MATERIAL:
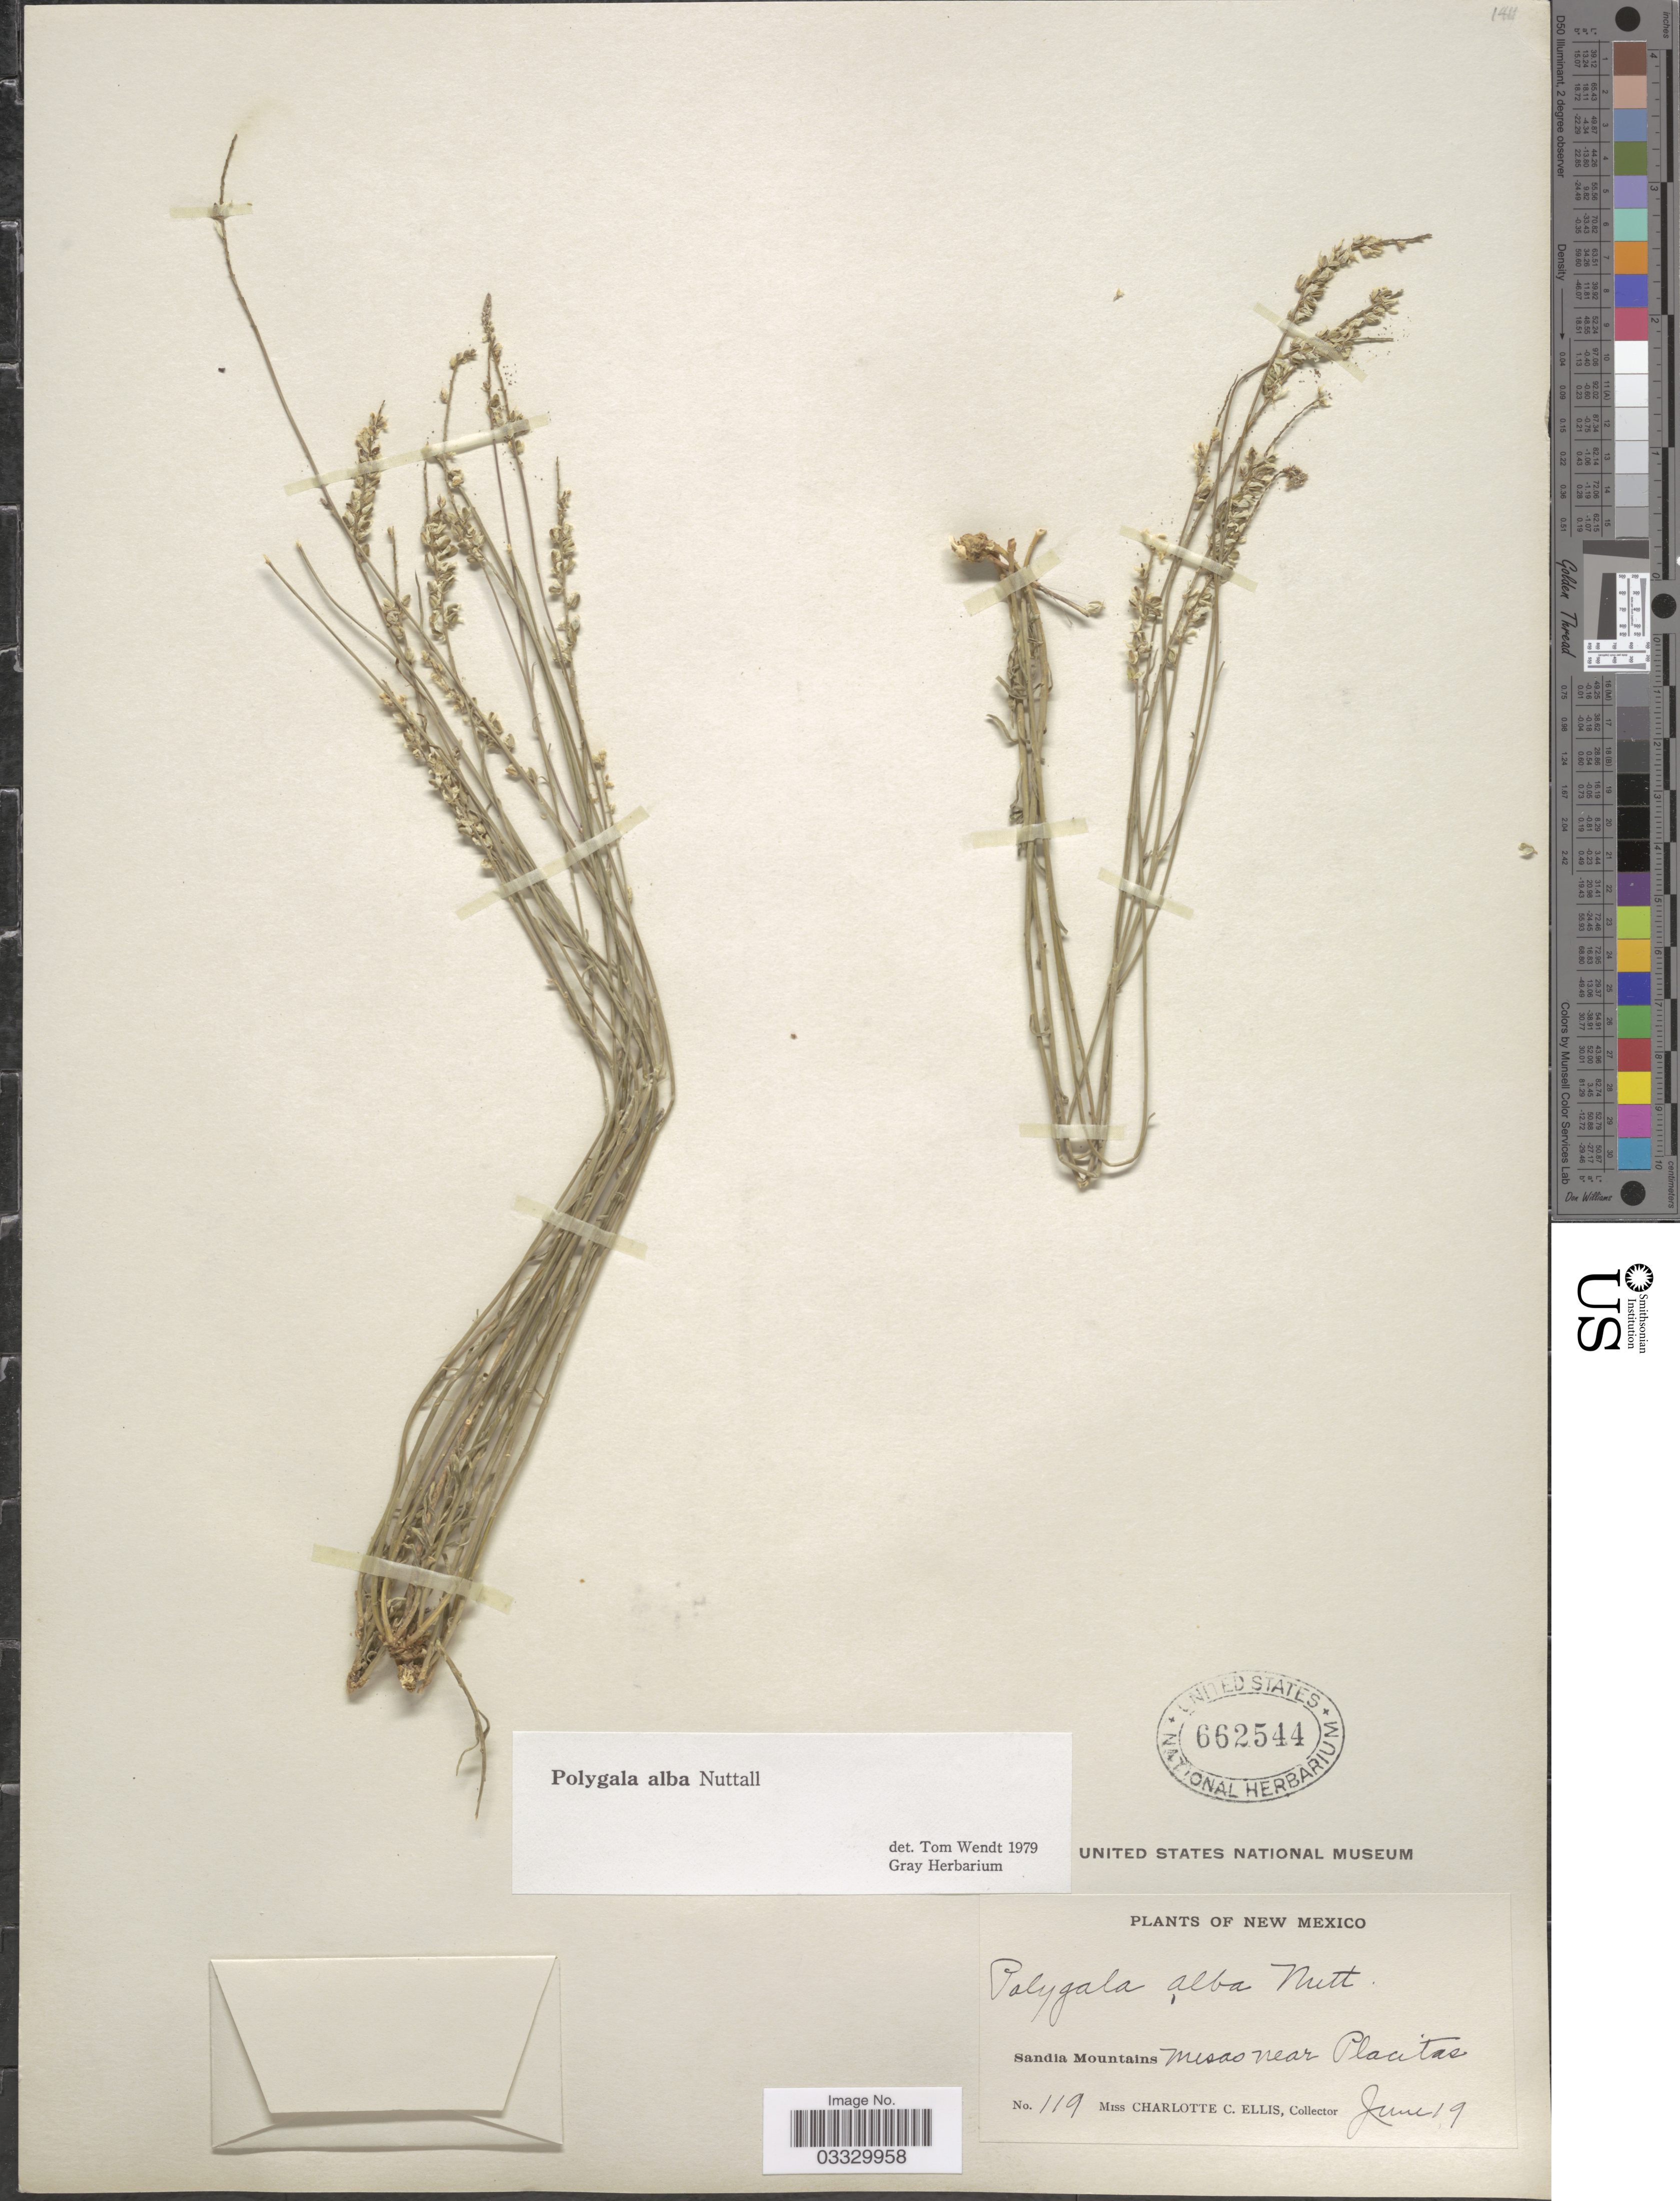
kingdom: Plantae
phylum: Tracheophyta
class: Magnoliopsida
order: Fabales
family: Polygalaceae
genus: Polygala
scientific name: Polygala alba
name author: Nutt.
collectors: C. C. Ellis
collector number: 119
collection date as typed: Transcribed d/m/y: /6/19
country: United States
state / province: New Mexico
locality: Sandia Mountains Mesao near Placitas.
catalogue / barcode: US 662544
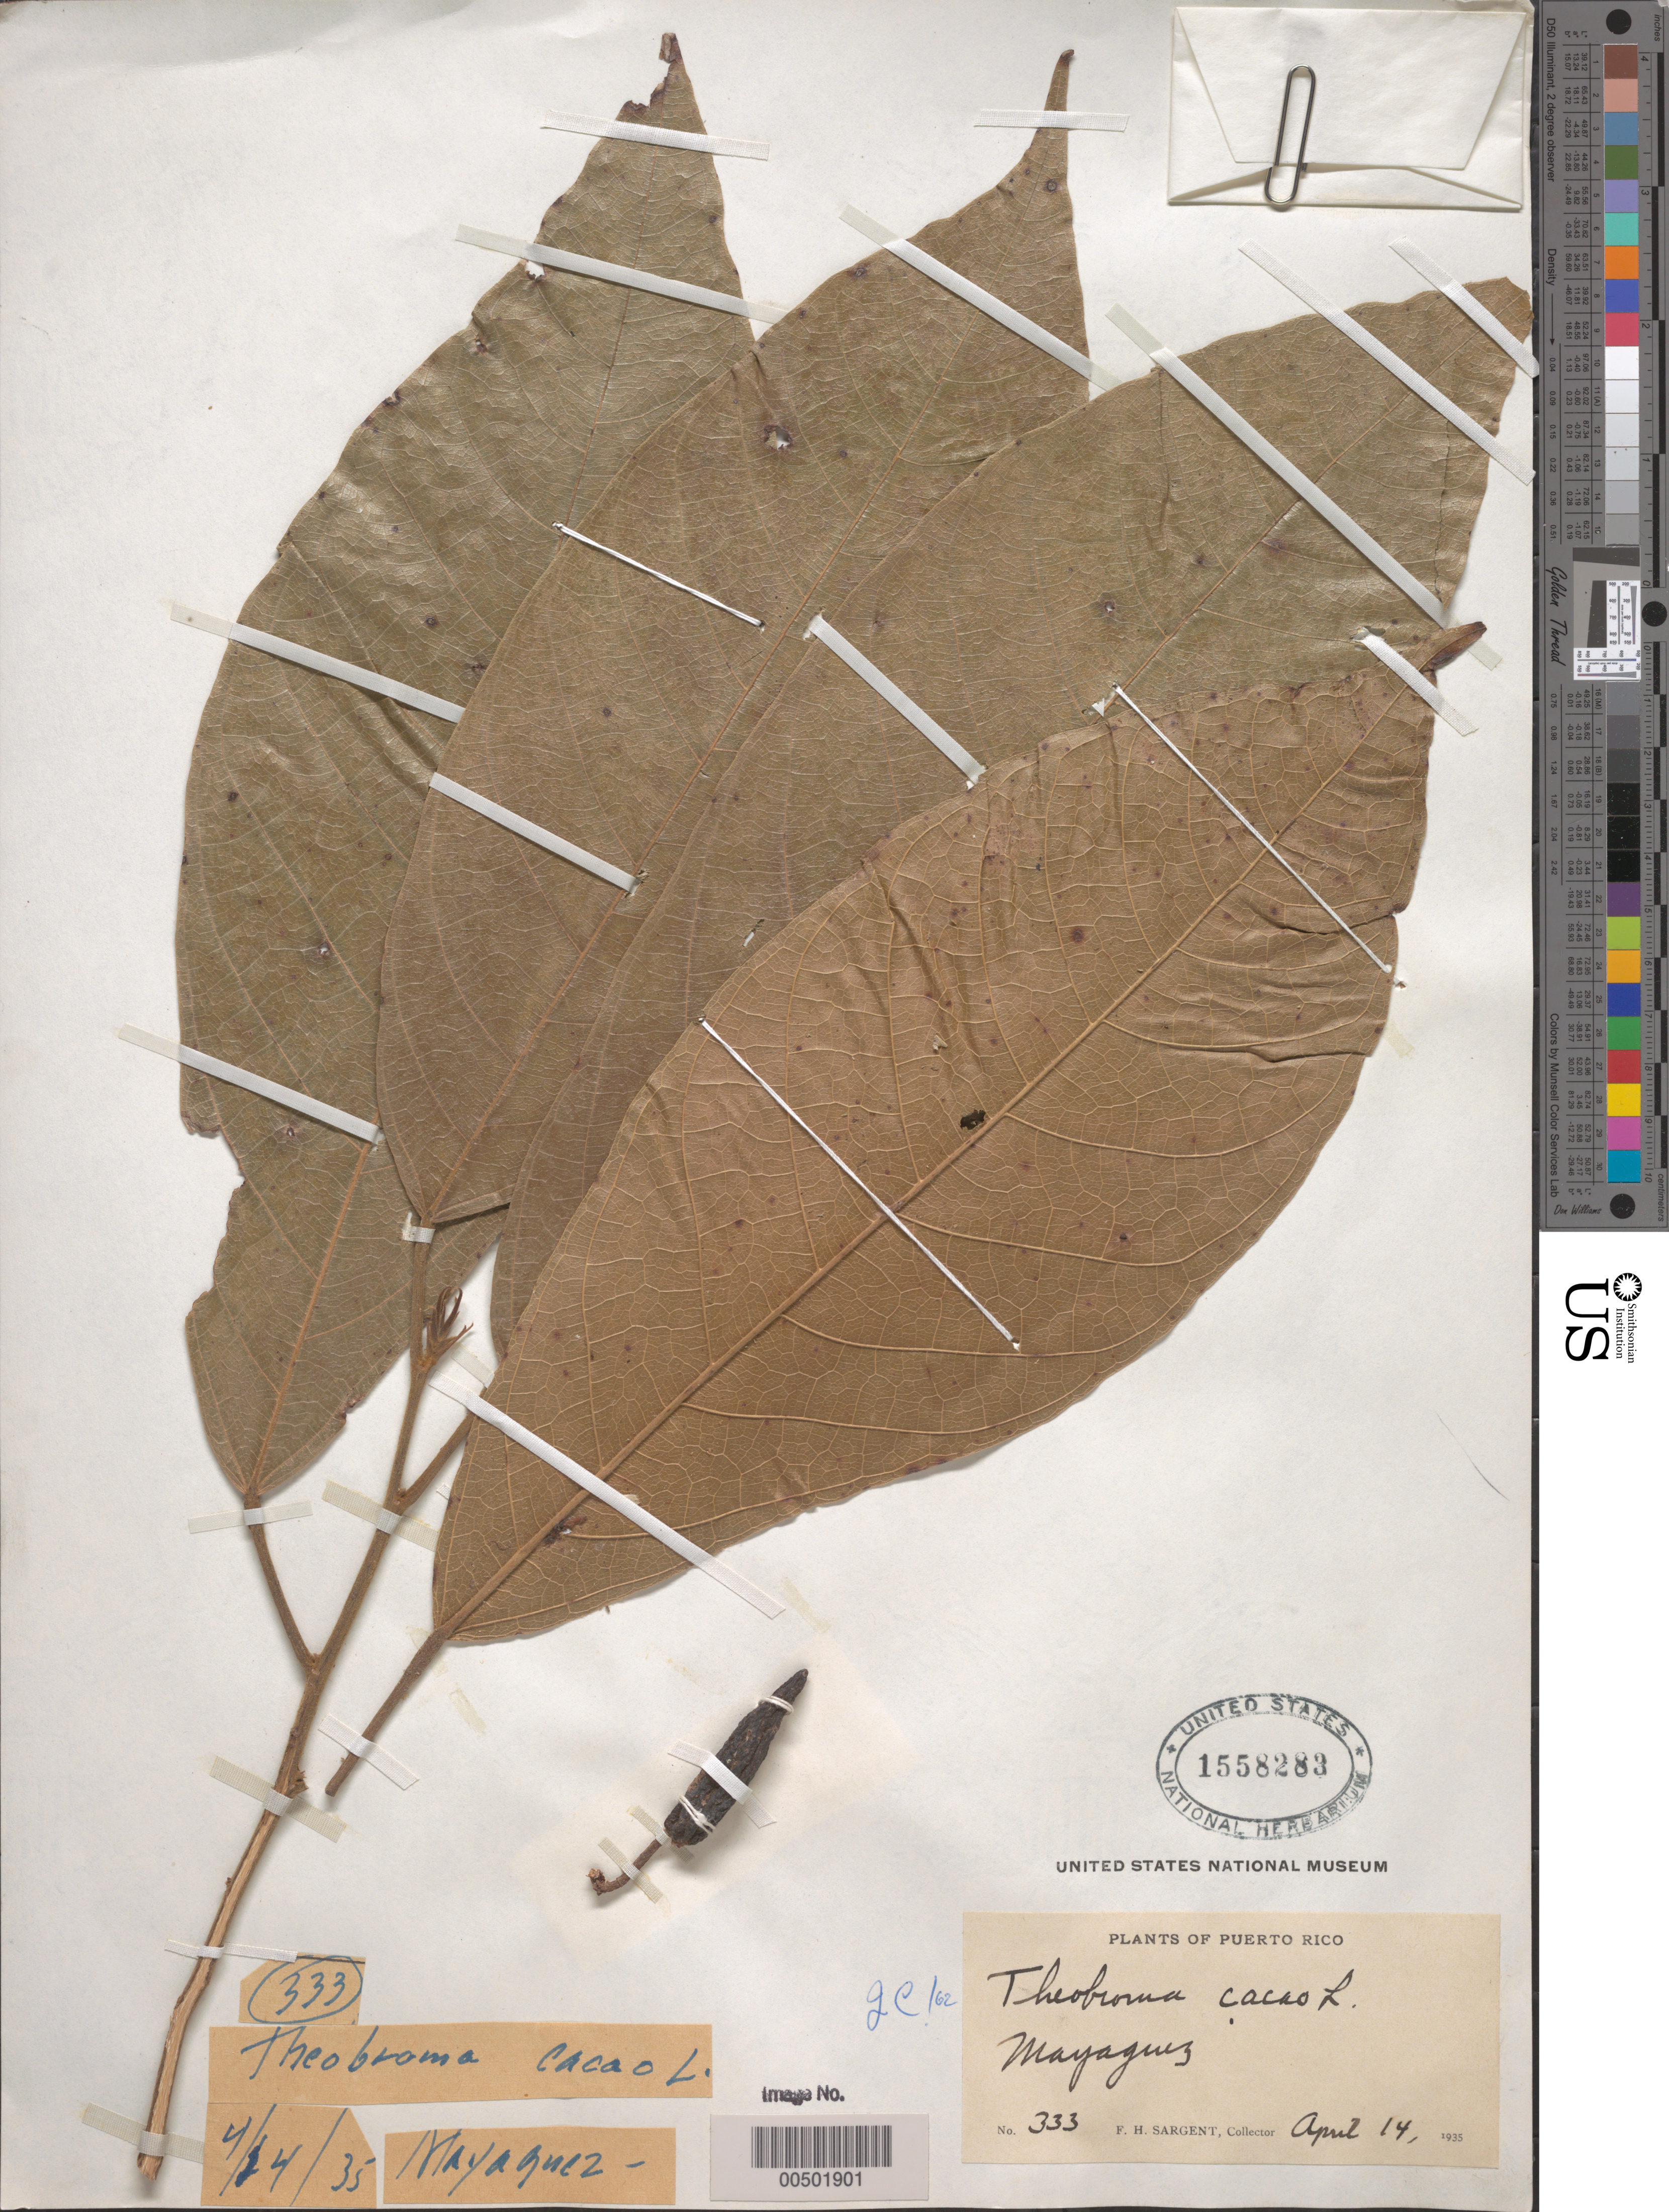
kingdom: Plantae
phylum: Tracheophyta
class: Magnoliopsida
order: Malvales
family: Malvaceae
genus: Theobroma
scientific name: Theobroma cacao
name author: L.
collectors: F. H. Sargent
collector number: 333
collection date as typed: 14 Apr 1935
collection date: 1935-04-14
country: Puerto Rico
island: Greater Antilles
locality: Mayaguez.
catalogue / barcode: US 1558283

OBJECTIVE: Repeat word for word everything in the data from the line containing "collection date as typed: Transcribed" down to the last line, and leave the pictures out of your answer.

RESPONSE:
collection date as typed: Transcribed d/m/y: /6/19
country: United States
state / province: New Mexico
locality: Sandia Mountains Mesao near Placitas.
catalogue / barcode: US 662544
kingdom: Plantae
phylum: Tracheophyta
class: Magnoliopsida
order: Malvales
family: Malvaceae
genus: Theobroma
scientific name: Theobroma cacao
name author: L.
collectors: F. H. Sargent
collector number: 333
collection date as typed: 14 Apr 1935
collection date: 1935-04-14
country: Puerto Rico
island: Greater Antilles
locality: Mayaguez.
catalogue / barcode: US 1558283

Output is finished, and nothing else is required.